Anya Joscelyne met her husband Jonny 20 years ago on a hot summers day in July while on a "boozy boat cruise".
They got to know each other quickly and in 2007 moved to Bristol where they had children and "lived a normal life".
But their lives were turned upside down when in March 2022 Jonny was diagnosed with cancer and died just seven months later.
Then 51-years-old and with two children, Anya was surrounded by the support of friends and family, but the sense that she needed to be with others who really "got it" was hard to shake.
Her search for connection eventually led her to forming her own group, bringing together people who had been widowed.
"The one commonality is that we're all sat there and we've all lost our person, that's it," she said.
Jonny was a civil engineer and what Anya described as a "complete health freak", so when his oesophageal cancer diagnosis came, it was completely "out of the blue".
He had just one symptom, struggling to swallow, and at first a doctor suggested that it may simply be acid reflux - but further investigation revealed the cancer's presence and he was diagnosed the same day.
The prognosis, Anya said, was "very poor".
She told the BBC how Jonny accepted really early on that he had no control over the cancer, and set to work on practical matters - including writing a manual to the aspects of every day life he usually managed.
The family managed to spend time together, including on a camping trip to Cornwall, but Jonny died just months later.
While Anya was surrounded by friends and family, and even the neighbours on her street in Ashton, Bristol, she quickly realised that she needed to connect with other people who understood what it was to lose a partner when she still had school-aged children at home.

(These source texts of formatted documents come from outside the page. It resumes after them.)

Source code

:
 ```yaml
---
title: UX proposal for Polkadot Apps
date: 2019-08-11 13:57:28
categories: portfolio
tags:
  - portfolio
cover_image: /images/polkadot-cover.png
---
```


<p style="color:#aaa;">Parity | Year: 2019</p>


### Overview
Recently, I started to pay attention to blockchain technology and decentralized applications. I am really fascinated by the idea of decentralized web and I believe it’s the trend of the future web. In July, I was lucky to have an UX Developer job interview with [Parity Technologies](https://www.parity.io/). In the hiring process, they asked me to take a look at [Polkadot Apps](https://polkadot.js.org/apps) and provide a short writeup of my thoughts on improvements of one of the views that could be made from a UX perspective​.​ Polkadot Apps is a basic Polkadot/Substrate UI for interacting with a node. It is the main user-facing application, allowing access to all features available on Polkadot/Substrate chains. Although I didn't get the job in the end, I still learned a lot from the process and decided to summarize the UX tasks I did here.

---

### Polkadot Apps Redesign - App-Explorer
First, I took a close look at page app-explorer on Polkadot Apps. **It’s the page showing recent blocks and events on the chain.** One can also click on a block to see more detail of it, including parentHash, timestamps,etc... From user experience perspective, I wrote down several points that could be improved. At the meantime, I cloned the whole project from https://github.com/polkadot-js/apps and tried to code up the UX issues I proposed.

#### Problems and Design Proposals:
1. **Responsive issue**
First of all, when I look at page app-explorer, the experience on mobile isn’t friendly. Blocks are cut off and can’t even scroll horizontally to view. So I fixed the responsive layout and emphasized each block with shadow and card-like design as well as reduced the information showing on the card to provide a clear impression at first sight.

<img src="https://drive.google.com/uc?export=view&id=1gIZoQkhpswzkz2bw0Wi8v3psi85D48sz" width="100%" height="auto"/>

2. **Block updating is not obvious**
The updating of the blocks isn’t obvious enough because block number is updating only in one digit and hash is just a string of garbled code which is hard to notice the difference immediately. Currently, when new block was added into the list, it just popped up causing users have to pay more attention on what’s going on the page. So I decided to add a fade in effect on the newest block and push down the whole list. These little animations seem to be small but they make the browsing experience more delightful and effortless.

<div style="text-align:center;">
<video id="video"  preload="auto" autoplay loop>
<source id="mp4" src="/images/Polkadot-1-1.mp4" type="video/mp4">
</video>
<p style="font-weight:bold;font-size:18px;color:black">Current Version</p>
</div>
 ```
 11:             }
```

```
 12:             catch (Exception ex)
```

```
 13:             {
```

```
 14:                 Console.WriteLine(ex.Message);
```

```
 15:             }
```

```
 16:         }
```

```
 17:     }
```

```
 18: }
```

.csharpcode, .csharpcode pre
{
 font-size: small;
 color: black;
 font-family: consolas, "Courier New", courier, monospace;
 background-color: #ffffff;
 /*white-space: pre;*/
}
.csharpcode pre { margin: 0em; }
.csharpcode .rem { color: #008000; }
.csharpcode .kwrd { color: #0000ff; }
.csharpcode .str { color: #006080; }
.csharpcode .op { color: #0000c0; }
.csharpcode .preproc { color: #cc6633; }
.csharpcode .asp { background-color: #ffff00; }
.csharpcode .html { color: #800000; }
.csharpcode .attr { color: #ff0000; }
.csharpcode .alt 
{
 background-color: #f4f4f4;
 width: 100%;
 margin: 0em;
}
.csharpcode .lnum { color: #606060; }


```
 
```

"That's not to say other people don't get it, they do - grief is grief," she said.
"It's just this is different."
With difficulty finding what she needed online too, Anya decided to take matters into her own hands and set up her own group - one that combined support in the form of a private Facebook group with face-to-face support.
"I just wanted a friendship group, a peer support group," she said.
"It's not a counselling group, I was very clear about that from the get go.
"This is just a chat, this is friendship, this is for people who understand and who might or might not want to meet up."
That first meeting lasted about three hours, spent moving from person to person and learning more about their stories.
"There was one person there whose wife had died a year and a half before and he hadn't been out at all," she said.
"He said 'this is the first place I've been, meeting a bunch of strangers who I feel get it'."
More than 150 people have now joined the online group which meets about once a month to every six weeks.
"It's not to suggest that everybody is going through the same thing, you're not," Anya added.
"But the one commonality is that we're all sat there and we've all lost our person.
"People are at very different stages and grieve very very differently, it's not that there's a rule or a way that you should do it, but there is that understanding."
Not alone
For Anya herself, it has become a vital source of support as she navigates life after her family's loss.
"If you feel you can't face something alone, then don't feel you have to," she said.
"I knew I couldn't do this alone - some people would, but I knew I had to reach out and ask for help."